Der österreichischer Schriftsteller Robert Menasse legte Walter Hallstein (erster Kommissionspräsident der Europäischen Wirtschaftsgemeinschaft) erfundene Zitate in den Mund und dichtete ihm eine Rede in Auschwitz an. Nach von der Tageszeitung "Die Welt" ausgehenden Vorwürfen gesteht er sich nun Fehler ein.
Medienberichten zufolge legte Robert Menasse in verschiedenen, auf Walter Hallstein bezogenen Reden und Kommentaren, diesem erfundene Zitate in den Mund und behauptete fälschlicherweise, Hallstein hätte seine Antrittsrede als erster Kommissionspräsident des EU-Vorläufers Europäische Wirtschaftsgemeinschaft auf dem Gelände des früheren NS-Vernichtungslagers Auschwitz gehalten.
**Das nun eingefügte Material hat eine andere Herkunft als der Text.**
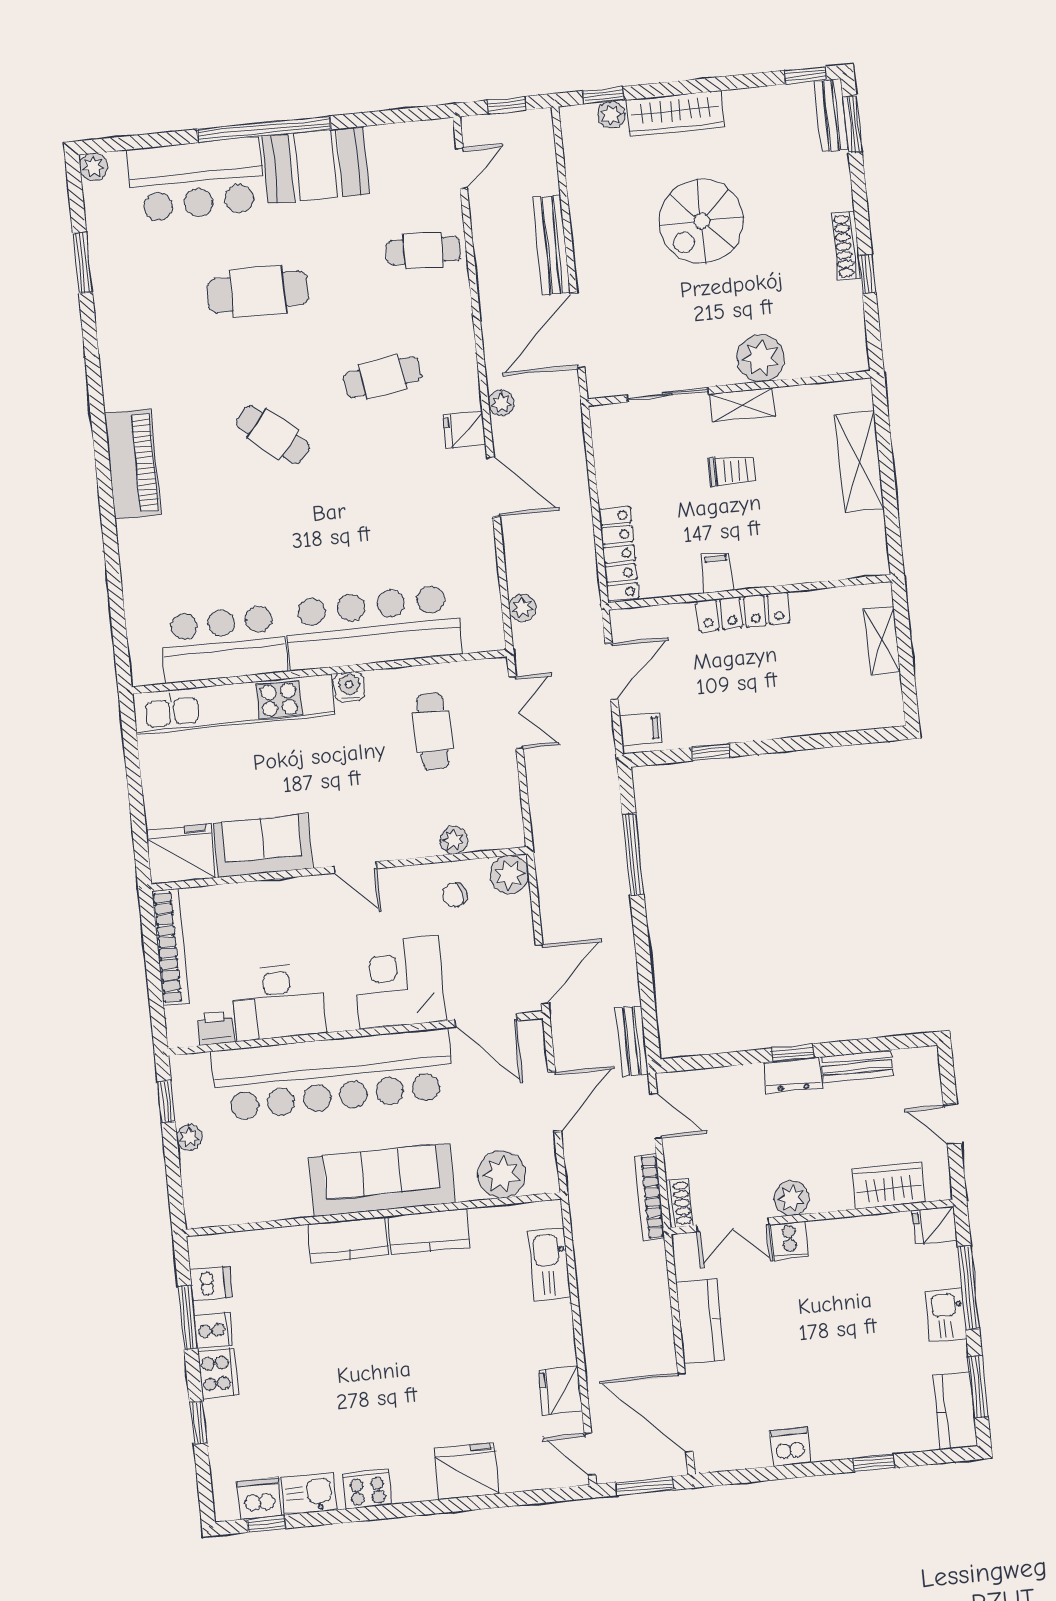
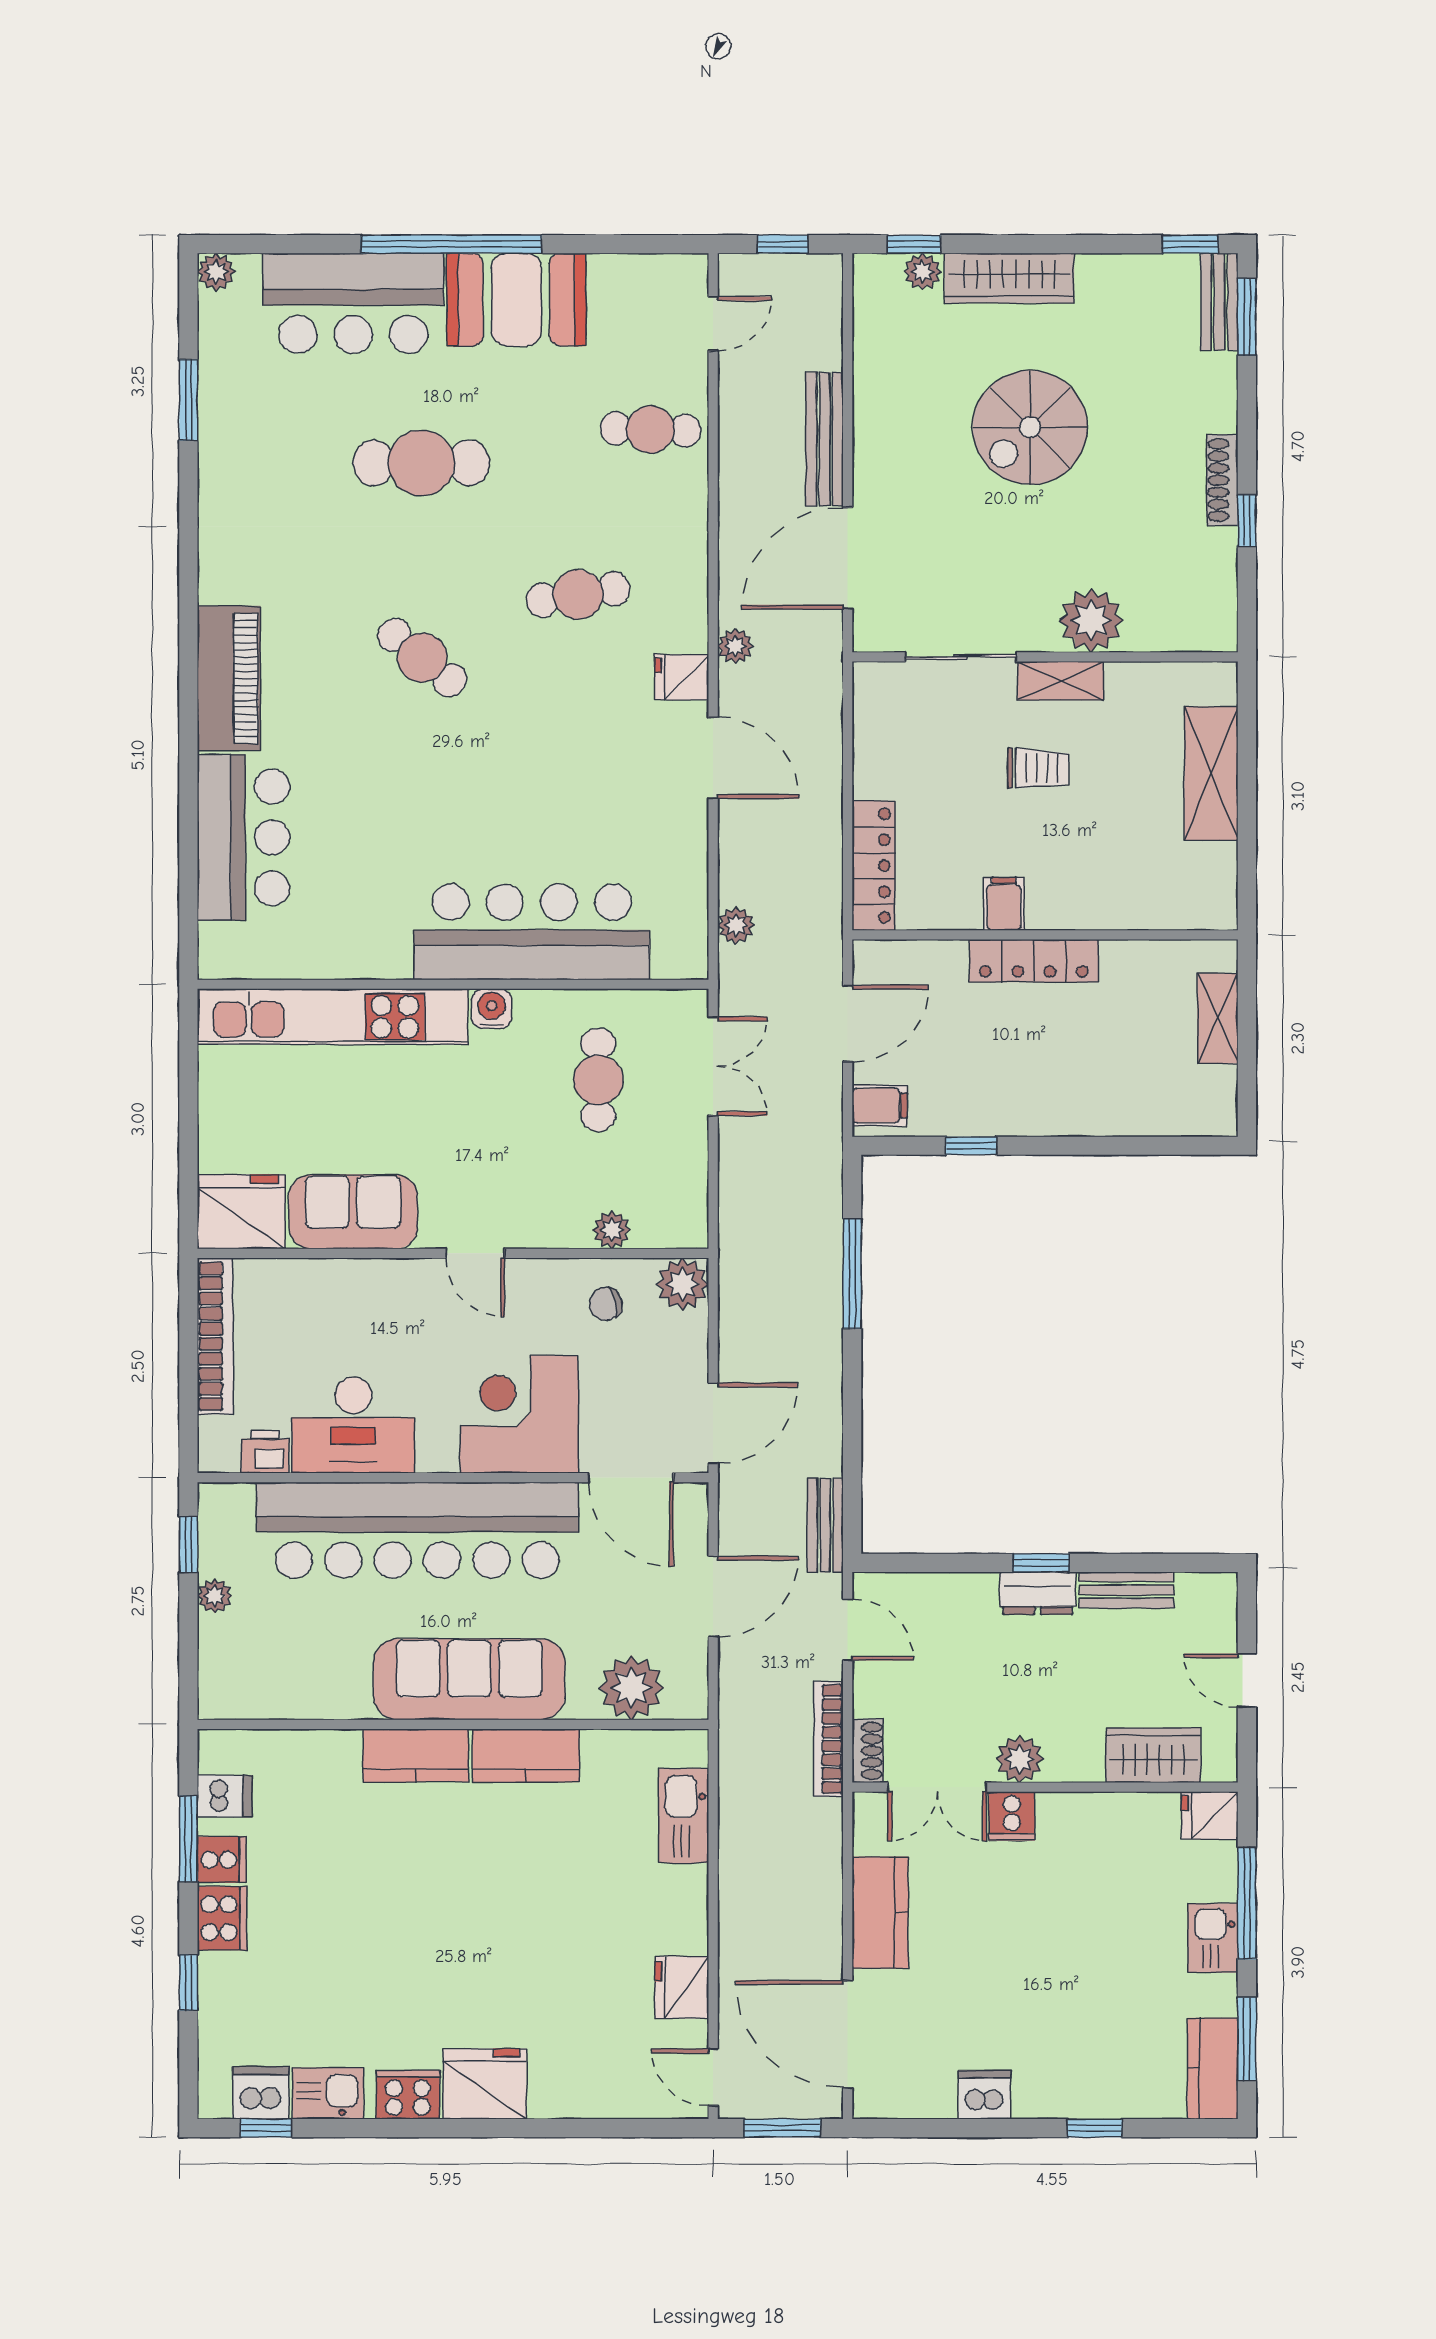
bar counter: (223, 644) -> (243, 837), moved, turned 90
fridge: (467, 1471) -> (485, 2084), moved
Nach einigen Vorwürfen zum Umgang mit Zitaten und historischen Daten entschuldigte sich Menasse nun in einem für die Tageszeitung "Die Welt" verfassten Beitrag für sein Handeln.
"Die Anführungszeichen waren, vom wissenschaftlichen Standpunkt betrachtet, ein Fehler", schreibt der 64-jährige Autor und Träger des Deutschen Buchpreises. "Dafür entschuldige ich mich, das tut mir leid." Die rheinland-pfälzische Landesregierung überprüft indessen die für den 18. Jänner geplante Ehrung Menasses mit der Carl-Zuckmayer-Medaille.
Er hatte es so gemeint
Einige dieser zugeschriebenen Zitate, wie etwa: "Die Abschaffung der Nation ist die europäische Idee!", verteidigte Menasse noch vor Jahresende gegenüber der "Welt". "Hallstein sagte das nie so zugespitzt, man müsste lange Passagen zitieren, um diese Position ableiten zu können." Menasse ist sich allerdings sicher: Hallstein habe genau das sagen wollen. "Die Quelle ist korrekt. Der Sinn ist korrekt. Die Wahrheit ist belegbar. Was fehlt, ist das Geringste: das Wortwörtliche. Was kümmert mich das Wörtliche, wenn es mir um den Sinn geht?"
"Künstliche Aufregung"
In seinem Beitrag betont der Wiener Autor, er selbst habe an diversen Stellen darauf hingewiesen, dass es sich bei seinen "Zitaten" lediglich um eine sinngemäße Wiedergabe handelt. Die Kritik an seinem Umgang mit Zitaten hält er daher für eine "künstliche Aufregung".
Hinsichtlich der fälschlischen Information zur Hallstein-Rede in Auschwitz erklärt der Schriftsteller weiterhin, er habe diese Information bei seinen Recherchen für den Roman "Die Hauptstadt" bekommen und ohne Überprüfung verwendet, " denn für Romane gelten andere Regeln als für Doktorarbeiten. Falls dieses Detail als historisches Faktum missverstanden wurde, tut mir das leid."